Amber Upper West relocated from Columbus Avenue to this dimly lighted, intimate side street enclave in 2015. A wood-beamed ceiling and whitewashed walls are organically accented with well-illuminated hanging plants and a graphic, black and white tree painting. With a menu featuring a large selection of rolls, grilled dishes, and sushi to be shared in either the conventional dining space or well-stocked bar, this side street gem offers more than just lovely decor.

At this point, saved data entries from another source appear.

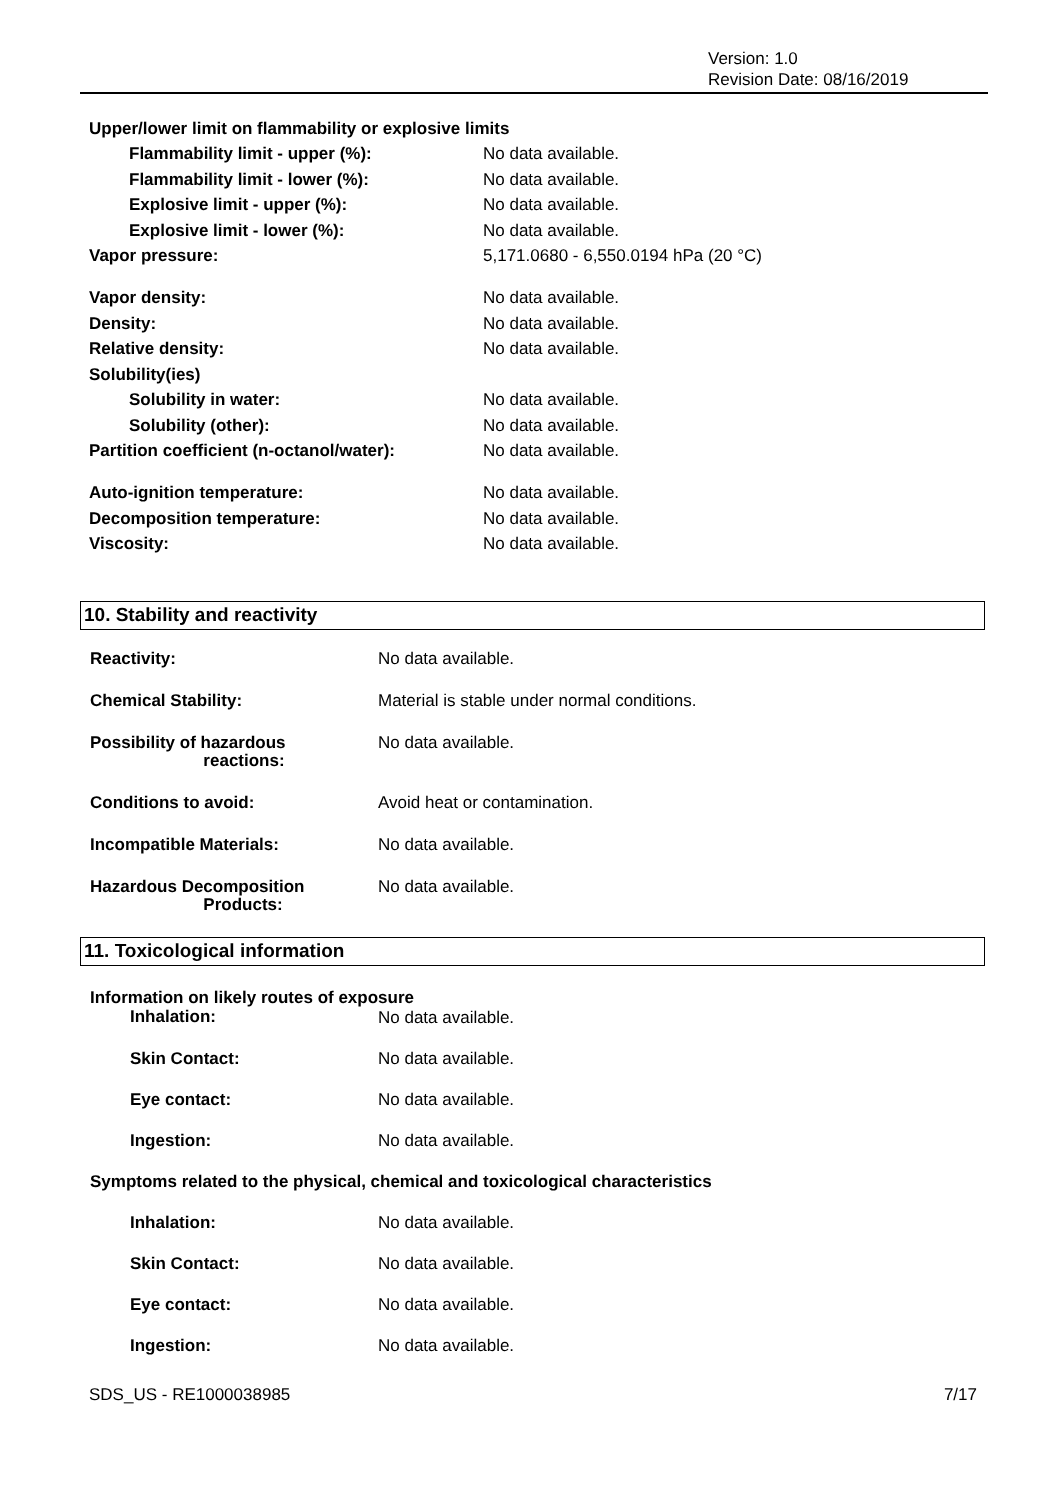Version: 1.0
Revision Date: 08/16/2019
| Upper/lower limit on flammability or explosive limits | |
| Flammability limit - upper (%): | No data available. |
| Flammability limit - lower (%): | No data available. |
| Explosive limit - upper (%): | No data available. |
| Explosive limit - lower (%): | No data available. |
| Vapor pressure: | 5,171.0680 - 6,550.0194 hPa (20 °C) |
| Vapor density: | No data available. |
| Density: | No data available. |
| Relative density: | No data available. |
| Solubility(ies) | |
| Solubility in water: | No data available. |
| Solubility (other): | No data available. |
| Partition coefficient (n-octanol/water): | No data available. |
| Auto-ignition temperature: | No data available. |
| Decomposition temperature: | No data available. |
| Viscosity: | No data available. |
10. Stability and reactivity
| Reactivity: | No data available. |
| Chemical Stability: | Material is stable under normal conditions. |
| Possibility of hazardous reactions: | No data available. |
| Conditions to avoid: | Avoid heat or contamination. |
| Incompatible Materials: | No data available. |
| Hazardous Decomposition Products: | No data available. |
11. Toxicological information
| Information on likely routes of exposure | |
| Inhalation: | No data available. |
| Skin Contact: | No data available. |
| Eye contact: | No data available. |
| Ingestion: | No data available. |
| Symptoms related to the physical, chemical and toxicological characteristics | |
| Inhalation: | No data available. |
| Skin Contact: | No data available. |
| Eye contact: | No data available. |
| Ingestion: | No data available. |
SDS_US - RE1000038985 7/17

When Henry Clay Frick passed away in 1919, he had placed in his will that his residence be turned into a museum forever open to public access, featuring the impressive collection he had assembled over a span of forty years. In addition, his will provided a fifteen million dollar endowment for maintenance. In 1935, the Frick Collection was opened in the expanded Gilded Age mansion originally designed by Thomas Hastings for residence, and initially transformed into the museum by John Russel Pope. The interior features spectacular selections of Old Master paintings and European sculptures in sixteen permanent collections that integrate Italian, French and Spanish works, allowing cohesive interactions from multiple regions and time periods - the way Henry enjoyed viewing art. In the center, the Garden Court, which had been Henry's driveway, is considered the museum's heart, ornamented by rushing water, a bounty of plant life, impressive sculptures, and an intriguing skylight. Today, it is the only room in which one is permitted to take photographs. I remember visiting the Frick for the first time as a teenager and declaring it my favorite museum in Manhattan. I can easily state that it remains so to this day. I never tire of introducing visitors from out of town to The Frick and I continue to appreciate each new exhibit. For me, it remains a tranquil setting to walk, contemplate and unwind as I am surrounded by art and beauty.
Established in 1904, The Explorers Club is centered on scientific discovery in all realms - land, sea, air and space. Its original headquarters were located at the Studio Building on West 67th Street, and it moved to this location in 1965. In 1918, a signature flag was introduced, capitalizing on historic routes and unabated curiosity. Since then, the flag has been proudly carried on hundreds of expeditions as members of the club were the first to make it to the North and South Poles, the summit of Mt. Everest, the deepest point in the ocean, and the surface of the moon. The club first allowed women in 1981. To this day, it is a meeting spot for all kinds of explorers, scientists and students.